My gateway pub to this type of research was the Stork paper: https://pubmed.ncbi.nlm.nih.gov/14738551/

link?

Interestingly enough, this is more a case of being a dick. That is not illegal. If an AG does not levy a charge, no crime has been committed.

This does not at all mean the behavior in question should be condoned. This fails the sniff test worse than thioacetone.

Assassinating the researchers doesn't help.

Let's say that no one has ever seen someone speeding or drinking the park. But then someone announces that they just did it, got away with it, and the system isn't effective at catching folks that violate the policies. It might make sense to figure out how you could change the way the system works to stop people from violating the policy. One way to do that is to replicate the violation and see what measures could be introduced to decrease the likely-hood. I would say it is very much akin to the companies that test to see if your employees can be phished or the pen testers to see if you can be hacked. Other important things that people want to protect have these teams to make them a harder target and I think in the case of something as important as the Linux Kernel it might pay dividends.

How IEEE accepted this paper is a mystery, from twitter feeds, seems like at least one complaint was filled with IEEE, paper still was accepted.

Who do you think subsidizes and guarantees student loan debt that allowed academic institutions to raise their prices at 4 times the rate of inflation?

They don't need to claim ownership of the drama to write the paper, in fact, my first thought was that they would specifically try to avoid taking ownership and instead write a paper "discovering" the vulnerability(ies).

Exactly. Users contributing from the University addresses were borrowing against the reputation of the institution. That reputation is now destroyed and each individual contributor must build their own reputation to earn trust.

The point is to make it very obviously not worth it to conduct this kind of unethical research. I don't think UMN is going to be eager to have this kind of attention again. People could always submit bogus patches from random email addresses - this removes the ability to do it under the auspices of a university.

I think you're getting heavily downvoted with your comments on this submission because you seem to be missing a critical sociological dimension of assumed trust. If you submit a patch from a real name email, you get an extra dimension of human trust and likewise an extra dimension of human repercussions if your actions are deemed to be malicious.

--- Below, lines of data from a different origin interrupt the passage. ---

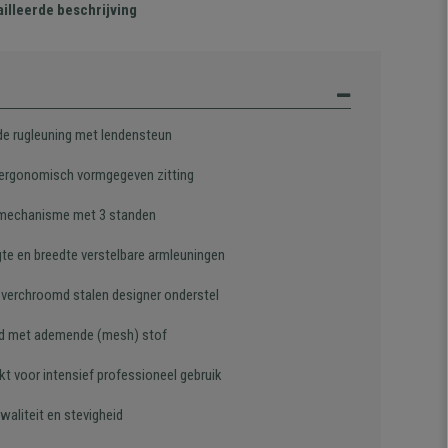
illeerde beschrijving
nde rugleuning met lendensteun
ergonomisch vormgegeven zitting
mechanisme met 3 standen
gte en breedte verstelbare armleuningen
, verchroomd stalen designer onderstel
d met ademende (mesh) stof
kt voor intensief professioneel gebruik
waliteit en stevigheid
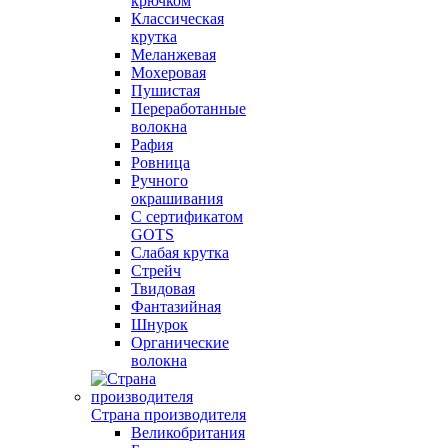
крючком
Классическая
крутка
Меланжевая
Мохеровая
Пушистая
Переработанные
волокна
Рафия
Ровница
Ручного
окрашивания
С сертификатом
GOTS
Слабая крутка
Стрейч
Твидовая
Фантазийная
Шнурок
Органические
волокна
Страна производителя
Великобритания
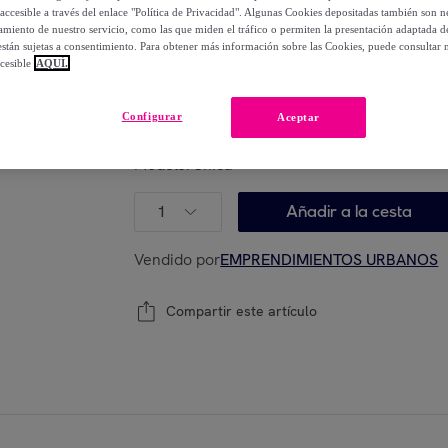
-
66
%
accesible a través del enlace "Política de Privacidad". Algunas Cookies depositadas también son ne
miento de nuestro servicio, como las que miden el tráfico o permiten la presentación adaptada d
 están sujetas a consentimiento. Para obtener más información sobre las Cookies, puede consultar n
Posible recogida de tu antiguo producto
ver
,
cesible
AQUÍ.
Configurar
Aceptar
Modelo:
Unica
1
Añadir a la cesta
Vendido por
EMPRENDIMIENTOS URBANOS
Compartir este artículo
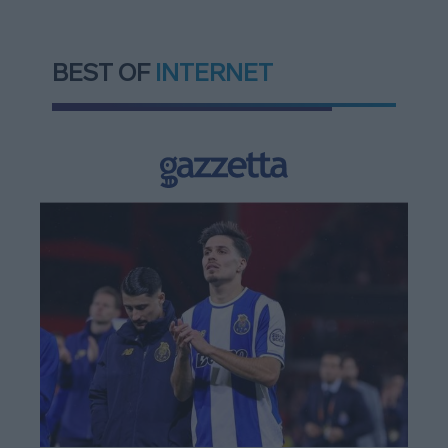
BEST OF
INTERNET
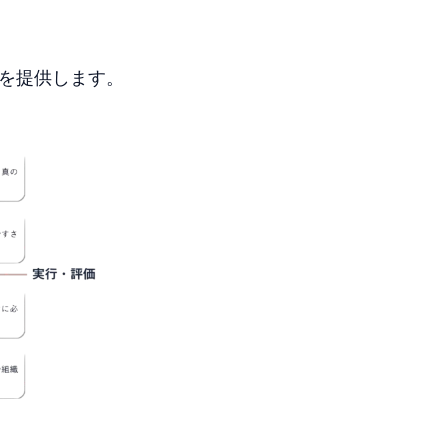
を提供します。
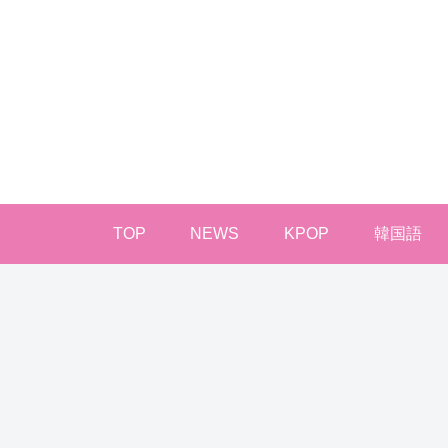
TOP
NEWS
KPOP
韓国語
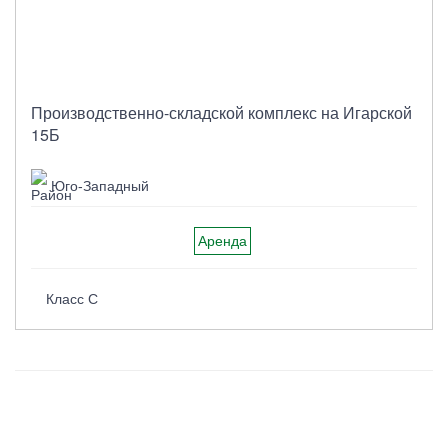
Производственно-складской комплекс на Игарской
15Б
Юго-Западный
Аренда
Класс C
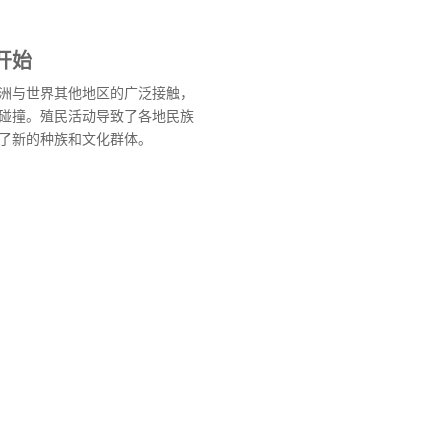
开始
洲与世界其他地区的广泛接触，
碰撞。殖民活动导致了各地民族
了新的种族和文化群体。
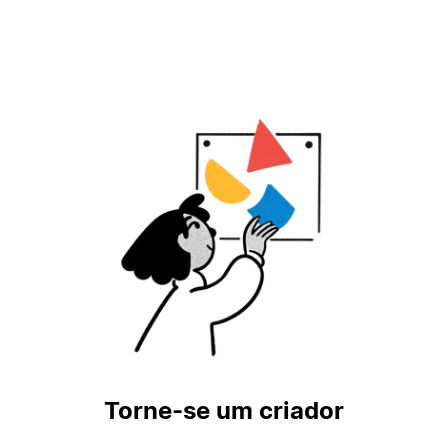
Torne-se um criador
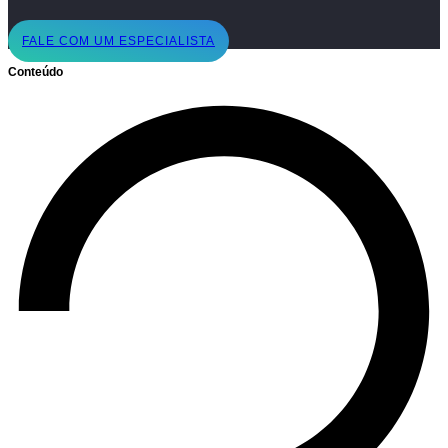
FALE COM UM ESPECIALISTA
Conteúdo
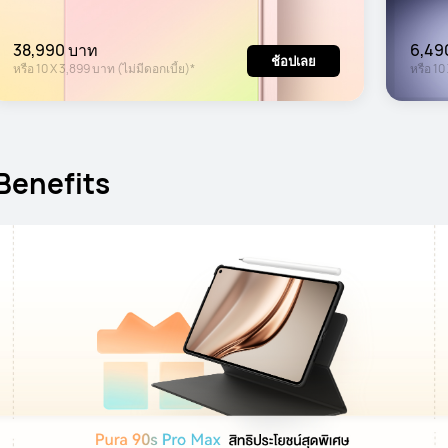
38,990 บาท
6,49
ช้อปเลย
หรือ
10
X
3,899 บาท
(ไม่มีดอกเบี้ย)*
หรือ
10
 Benefits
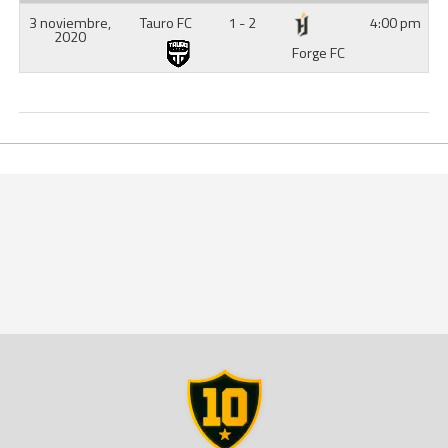
3 noviembre,
Tauro FC
1 - 2
4:00 pm
2020
Forge FC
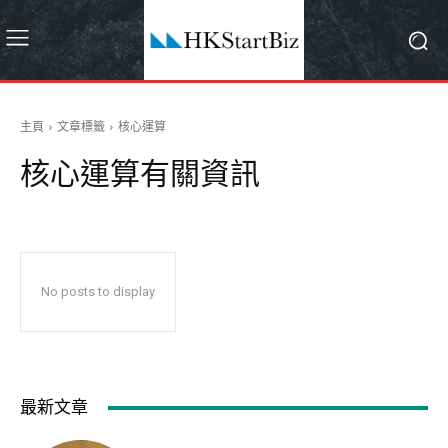
主頁
文章標籤
核心運算
核心運算
有關資訊
No posts to display
最新文章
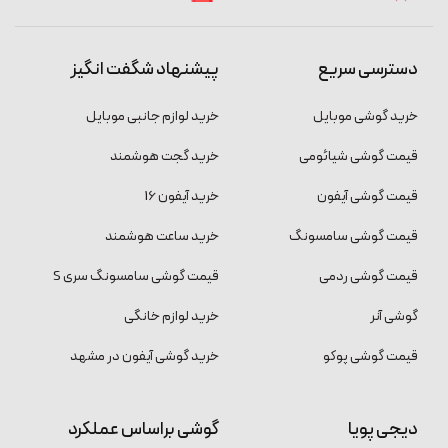
دسترسی سریع
پیشنهاد شگفت انگیز
خرید گوشی موبایل
خرید لوازم جانبی موبایل
قیمت گوشی شیائومی
خرید گجت هوشمند
قیمت گوشی آیفون
خرید آیفون 16
قیمت گوشی سامسونگ
خرید ساعت هوشمند
قیمت گوشی ردمی
قیمت گوشی سامسونگ سری S
گوشی آنر
خرید لوازم خانگی
قیمت گوشی پوکو
خرید گوشی آیفون در مشهد
دیجی پویا
گوشی براساس عملکرد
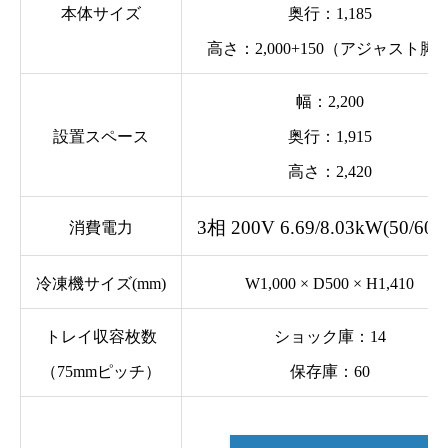
本体サイズ
奥行：1,185
高さ：2,000+150（アジャスト脚
幅：2,200
設置スペース
奥行：1,915
高さ：2,420
3相 200V 6.69
/8.03kW(50/60H
消費電力
冷凍機サイズ(mm)
W1,000 × D500 × H1,410
トレイ収容枚数
ショック庫：14
（75mmピッチ）
保存庫：60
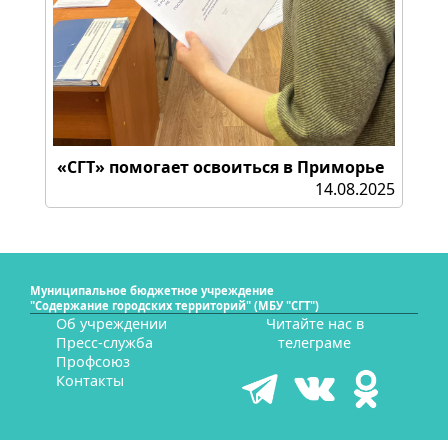
«СГТ» помогает освоиться в Приморье
14.08.2025
Муниципальное бюджетное учреждение
"Содержание городских территорий" (МБУ "СГТ")
Об учреждении
Читайте нас в
Пресс-служба
телеграме
Профсоюз
Контакты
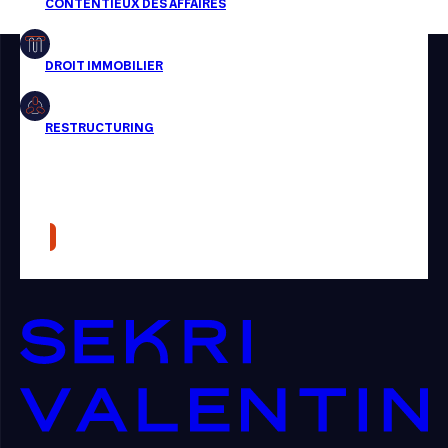
Restructuring
Article
Cabinet
Presse
Récompense
Transaction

You're criticizing the process, but the truth is that without a real name email and an actual human being's "social credit" to be burned, there's no proof these researchers would have achieved the same findings. The more interesting question to me is if they had used anonymous emails, would they have achieved the same results? If so, there might be some substance to your contrarian views that the process itself is flawed. But as it stands, I'm not sure that's the case.

Why? Well, look at what happened. The maintainers found out and blanket banned bad actors. Going to be a little hard to reproduce that research now, isn't it? Arbitraging societal trust for research doesn't just bring ethical challenges but /practical/ ones involving US law and standards for academic research.

You keep posting all over this discussion about how the Linux maintainers are making a poor choice and shooting the messenger.

What would you like them to do instead or in addition to this?

Well, it seems unlikely that any other universities will fund or support copy cat studies. And I don't mean in the top-down institutional sense I mean in the self-selecting sense. Students will not see messing with the linux kernel as being a viable research opportunity and will not do it. That doesn't seem to be 'feel-good without any actual benefit to the kernel's security'. Sounds like it could function as an effective deterent.

The middle ground would be if the Emperor jailed the tailors of the New Clothes after he had shown off the clothes at the Parade, in front of the whole city.